According to Eramo’s testimony, much of the gang rape depicted in the article had not been conveyed to her by Jackie.

Eramo says the backlash was immediate and negative, with protests and even death threats.

“It just seemed to be going completely viral, and I didn’t know what to do,” she said. “I felt alone and scared.”

Eramo’s attorneys also argue that positive statements about the dean in Erdely’s notes didn’t make it into the finished piece. They point to quotes from survivors’ advocates on campus, including one calling Eramo “my favorite human being on campus.” Jackie and Eramo were also in close communication, she testified, with the dean repeatedly urging her to report the alleged attack to the police.

Rolling Stone’s lawyers, as the Washington Post reports, has responded that Eramo was found by federal investigators to have contributed to the “hostile environment” towards survivors on campus.

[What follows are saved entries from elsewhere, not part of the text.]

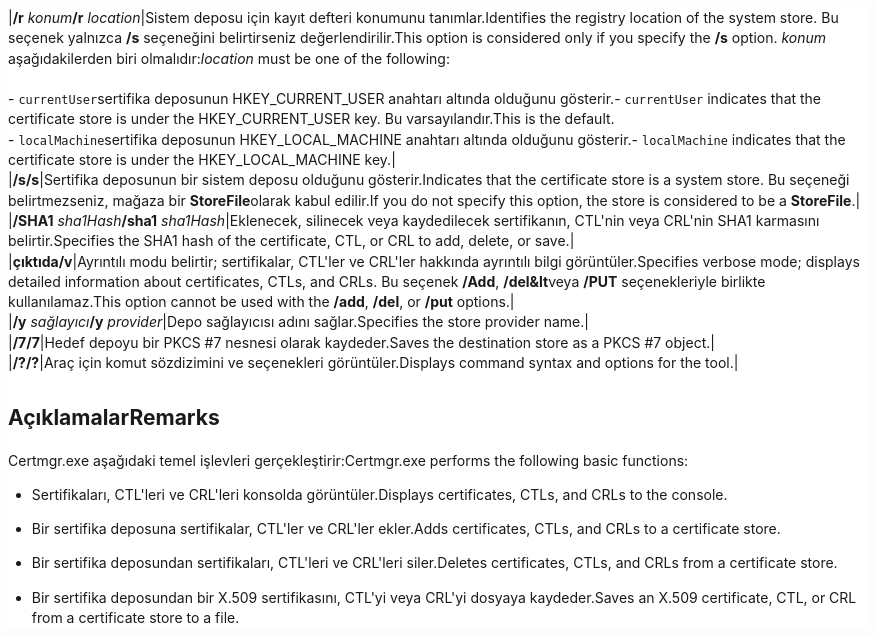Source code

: |<span data-ttu-id="2e68e-165">**/r** *konum*</span><span class="sxs-lookup"><span data-stu-id="2e68e-165">**/r** *location*</span></span>|<span data-ttu-id="2e68e-166">Sistem deposu için kayıt defteri konumunu tanımlar.</span><span class="sxs-lookup"><span data-stu-id="2e68e-166">Identifies the registry location of the system store.</span></span> <span data-ttu-id="2e68e-167">Bu seçenek yalnızca **/s** seçeneğini belirtirseniz değerlendirilir.</span><span class="sxs-lookup"><span data-stu-id="2e68e-167">This option is considered only if you specify the **/s** option.</span></span> <span data-ttu-id="2e68e-168">*konum* aşağıdakilerden biri olmalıdır:</span><span class="sxs-lookup"><span data-stu-id="2e68e-168">*location* must be one of the following:</span></span><br /><br /> <span data-ttu-id="2e68e-169">-   `currentUser`sertifika deposunun HKEY_CURRENT_USER anahtarı altında olduğunu gösterir.</span><span class="sxs-lookup"><span data-stu-id="2e68e-169">-   `currentUser` indicates that the certificate store is under the HKEY_CURRENT_USER key.</span></span> <span data-ttu-id="2e68e-170">Bu varsayılandır.</span><span class="sxs-lookup"><span data-stu-id="2e68e-170">This is the default.</span></span><br /><span data-ttu-id="2e68e-171">-   `localMachine`sertifika deposunun HKEY_LOCAL_MACHINE anahtarı altında olduğunu gösterir.</span><span class="sxs-lookup"><span data-stu-id="2e68e-171">-   `localMachine` indicates that the certificate store is under the HKEY_LOCAL_MACHINE key.</span></span>|  
|<span data-ttu-id="2e68e-172">**/s**</span><span class="sxs-lookup"><span data-stu-id="2e68e-172">**/s**</span></span>|<span data-ttu-id="2e68e-173">Sertifika deposunun bir sistem deposu olduğunu gösterir.</span><span class="sxs-lookup"><span data-stu-id="2e68e-173">Indicates that the certificate store is a system store.</span></span> <span data-ttu-id="2e68e-174">Bu seçeneği belirtmezseniz, mağaza bir **StoreFile**olarak kabul edilir.</span><span class="sxs-lookup"><span data-stu-id="2e68e-174">If you do not specify this option, the store is considered to be a **StoreFile**.</span></span>|  
|<span data-ttu-id="2e68e-175">**/SHA1** *sha1Hash*</span><span class="sxs-lookup"><span data-stu-id="2e68e-175">**/sha1** *sha1Hash*</span></span>|<span data-ttu-id="2e68e-176">Eklenecek, silinecek veya kaydedilecek sertifikanın, CTL'nin veya CRL'nin SHA1 karmasını belirtir.</span><span class="sxs-lookup"><span data-stu-id="2e68e-176">Specifies the SHA1 hash of the certificate, CTL, or CRL to add, delete, or save.</span></span>|  
|<span data-ttu-id="2e68e-177">**çıktıda**</span><span class="sxs-lookup"><span data-stu-id="2e68e-177">**/v**</span></span>|<span data-ttu-id="2e68e-178">Ayrıntılı modu belirtir; sertifikalar, CTL'ler ve CRL'ler hakkında ayrıntılı bilgi görüntüler.</span><span class="sxs-lookup"><span data-stu-id="2e68e-178">Specifies verbose mode; displays detailed information about certificates, CTLs, and CRLs.</span></span> <span data-ttu-id="2e68e-179">Bu seçenek **/Add**, **/del&lt**veya **/PUT** seçenekleriyle birlikte kullanılamaz.</span><span class="sxs-lookup"><span data-stu-id="2e68e-179">This option cannot be used with the **/add**, **/del**, or **/put** options.</span></span>|  
|<span data-ttu-id="2e68e-180">**/y** *sağlayıcı*</span><span class="sxs-lookup"><span data-stu-id="2e68e-180">**/y** *provider*</span></span>|<span data-ttu-id="2e68e-181">Depo sağlayıcısı adını sağlar.</span><span class="sxs-lookup"><span data-stu-id="2e68e-181">Specifies the store provider name.</span></span>|  
|<span data-ttu-id="2e68e-182">**/7**</span><span class="sxs-lookup"><span data-stu-id="2e68e-182">**/7**</span></span>|<span data-ttu-id="2e68e-183">Hedef depoyu bir PKCS #7 nesnesi olarak kaydeder.</span><span class="sxs-lookup"><span data-stu-id="2e68e-183">Saves the destination store as a PKCS #7 object.</span></span>|  
|<span data-ttu-id="2e68e-184">**/?**</span><span class="sxs-lookup"><span data-stu-id="2e68e-184">**/?**</span></span>|<span data-ttu-id="2e68e-185">Araç için komut sözdizimini ve seçenekleri görüntüler.</span><span class="sxs-lookup"><span data-stu-id="2e68e-185">Displays command syntax and options for the tool.</span></span>|  
  
## <a name="remarks"></a><span data-ttu-id="2e68e-186">Açıklamalar</span><span class="sxs-lookup"><span data-stu-id="2e68e-186">Remarks</span></span>  
 <span data-ttu-id="2e68e-187">Certmgr.exe aşağıdaki temel işlevleri gerçekleştirir:</span><span class="sxs-lookup"><span data-stu-id="2e68e-187">Certmgr.exe performs the following basic functions:</span></span>  
  
- <span data-ttu-id="2e68e-188">Sertifikaları, CTL'leri ve CRL'leri konsolda görüntüler.</span><span class="sxs-lookup"><span data-stu-id="2e68e-188">Displays certificates, CTLs, and CRLs to the console.</span></span>  
  
- <span data-ttu-id="2e68e-189">Bir sertifika deposuna sertifikalar, CTL'ler ve CRL'ler ekler.</span><span class="sxs-lookup"><span data-stu-id="2e68e-189">Adds certificates, CTLs, and CRLs to a certificate store.</span></span>  
  
- <span data-ttu-id="2e68e-190">Bir sertifika deposundan sertifikaları, CTL'leri ve CRL'leri siler.</span><span class="sxs-lookup"><span data-stu-id="2e68e-190">Deletes certificates, CTLs, and CRLs from a certificate store.</span></span>  
  
- <span data-ttu-id="2e68e-191">Bir sertifika deposundan bir X.509 sertifikasını, CTL'yi veya CRL'yi dosyaya kaydeder.</span><span class="sxs-lookup"><span data-stu-id="2e68e-191">Saves an X.509 certificate, CTL, or CRL from a certificate store to a file.</span></span>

The magazine also issued a statement to that effect, which reads, in part:

The fact remains that under Dean Eramo’s tenure as Chair of the Sexual Misconduct Board, no one was expelled for sexual assault, while over 100 students were forced to leave UVA for honor code violations.

Eramo was moved to a different position after the story ran, but received a raise, which RS attorneys also contend means that the story didn’t damage her career.

Erdely was asked on the stand Thursday whether she had a “preconceived narrative” in mind before she started reporting at UVA, as the Post reports:

Libby Locke questioned Erdely about her line of reporting on sexual assault prior to “A Rape on Campus,” articles that included alleged coverups of sexual abuse and a report about a woman in the military who was assaulted by three of her colleagues. Erdely acknowledged on the stand that she never sought comment from the three men accused of assaulting the woman in that prior story.

Erdely responded that her earlier story on military sexual assault wasn’t “a template,” adding that she was “open to wherever the reporting was going to lead me.”

Erdely also wrote an apologetic statement shortly after the story began to fall apart, which came up again in court, Kingkade reports:

In this “mea culpa,” Erdely wrote that she wondered why she had hung the account of this alleged gang rape on someone as emotionally unstable as Jackie. The judge interjected at this point and pressed Erdely to answer whether she still felt that way.

“It wasn’t a mistake to rely on someone who was so emotionally fragile,” Erdely responded, choking back tears again. “It was a mistake to rely on someone whose intent was to deceive me.”

The trial is continuing Thursday afternoon.